First, we set out all of the red feed pans. At this point, the feed and water lines were raised so the Bobcat could drive under them. This pictures shows hubby, lowering the lines. He has a big winch that attaches to the drill that then lowers (or raises) the lines. I asked him to help describe it, but he’s on his way out to take care of the baby turkeys (as soon as he finds a clean t-shirt. I think I need to do laundry again.)
Then, we put the feeders together. This sucked. Totally. And my thumbs blistered and the muscles in my hands were sore from stretching the pans onto the hooks. But I had to prove to hubby that I could do it. So I borrowed his mp3 player, and I danced to N’Sync and that helped. :) (“You’re all I ever wanted, you’re all I ever needed, yeah-ah. So tell me what to do now, cause I WANT YOU BACK. duh-don-choo.")
Then, the feed lines went back up and the water lines came down. I passed out the “mini waterers” that you can see on the ground. These will just be used the first two weeks, when the turkeys are really little.
And we called it a day! This was only about 2 hours of work for the two of us, but Bart spent quite a few hours with Beth, our REAL brooder lady over the next couple of days, hooking up the minis, putting up cardboard rings, and passing out the feed trays that we will use for the first two weeks. (I was working in my classroom.)
Overall, the work is not hard. Just kind of monotonous. I told hubby that it wasn’t “stimulating my brain” and he told me that it was “stimulating my checkbook” instead. I guess he’s right. Our goal is for me to take over Beth’s duties, to save some money, so I better get used to it!

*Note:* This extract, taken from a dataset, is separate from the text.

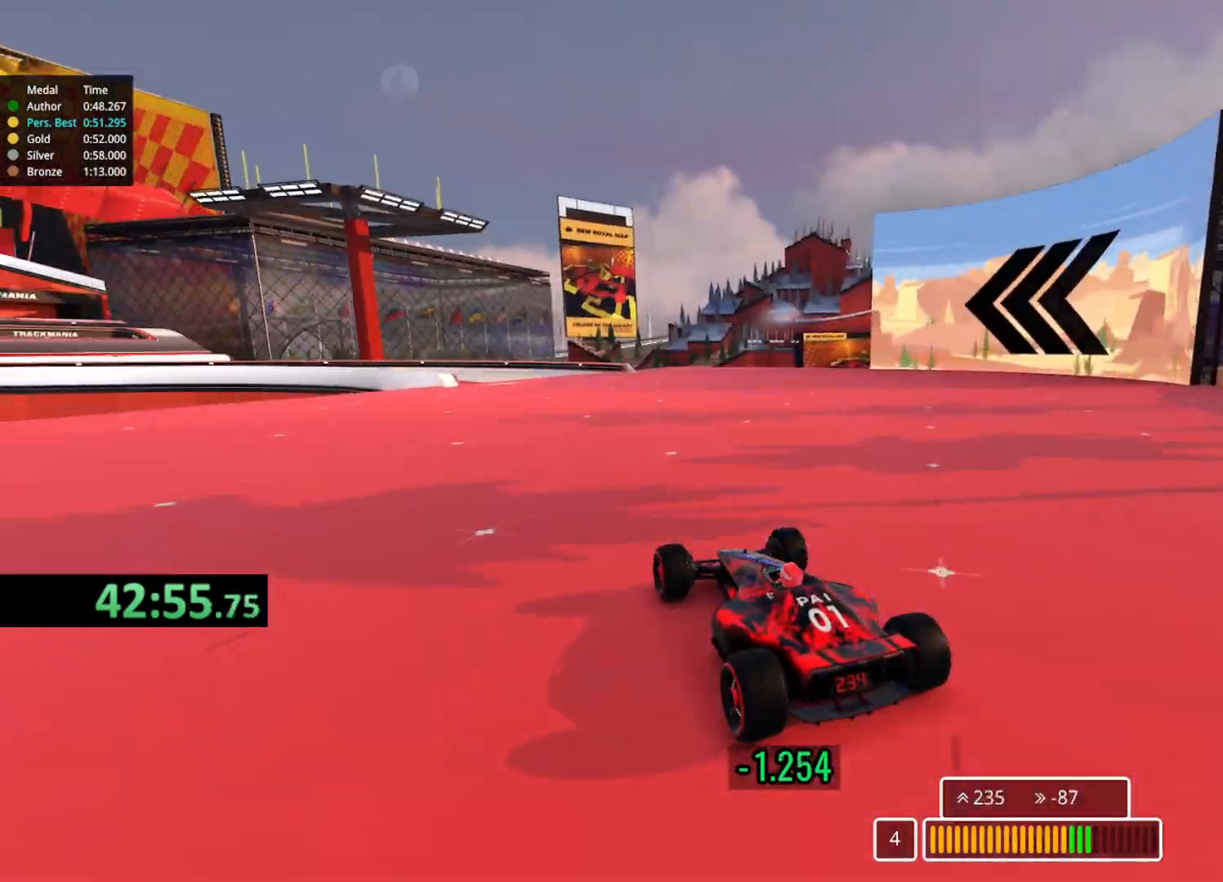
{"keys": ["left", "up"], "events": [[17, "left", "down"]]}
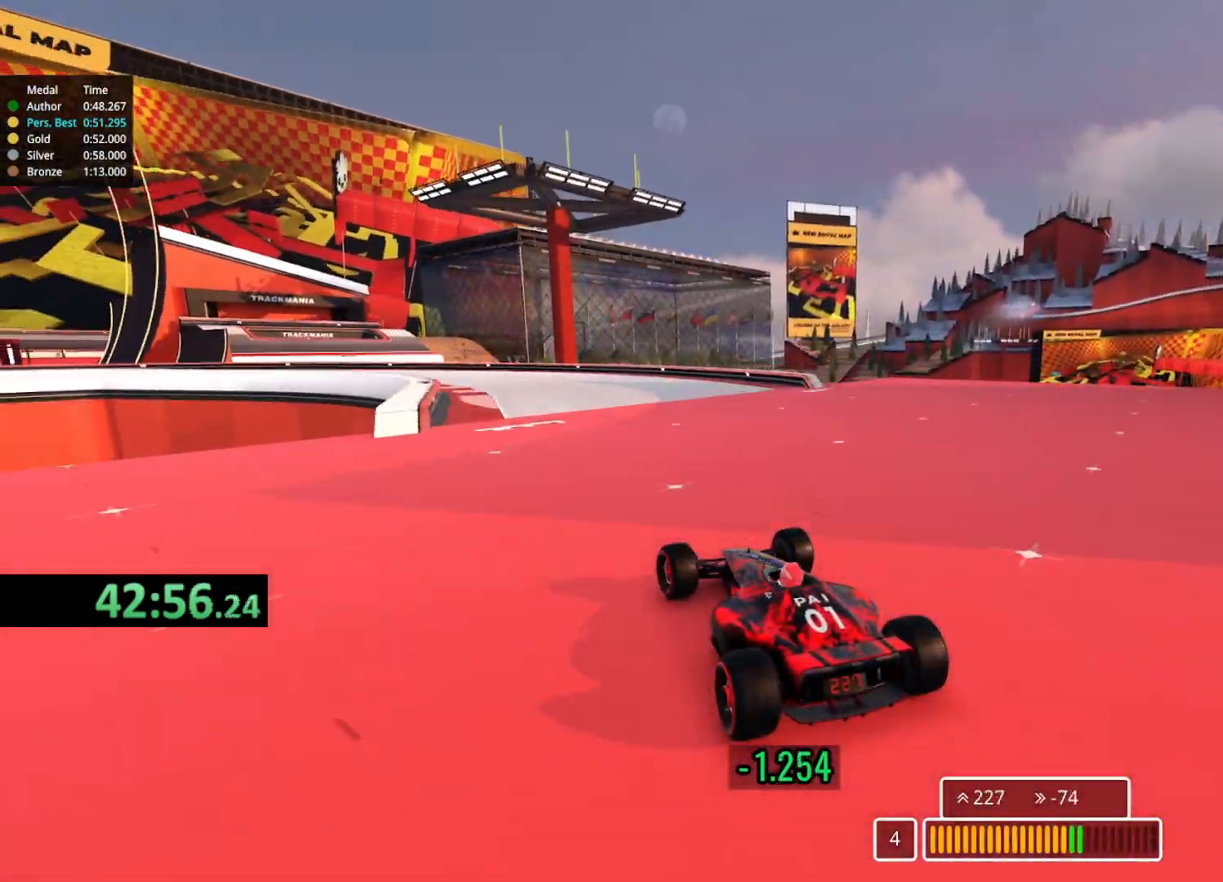
{"keys": ["left", "up"], "events": []}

Next week: Annie’s Project. Any of you farm ladies heard of it, or had experience with it?
And in case you were wondering, we got all of our older, sicky birds out last night. Quite a relief. Hubby was picking up 50 – 100 dead, 40 lb birds everyday. Really demoralizing, considering all the money we’ve put into them, and the money we would have gotten when they went to market is GONE. Boo.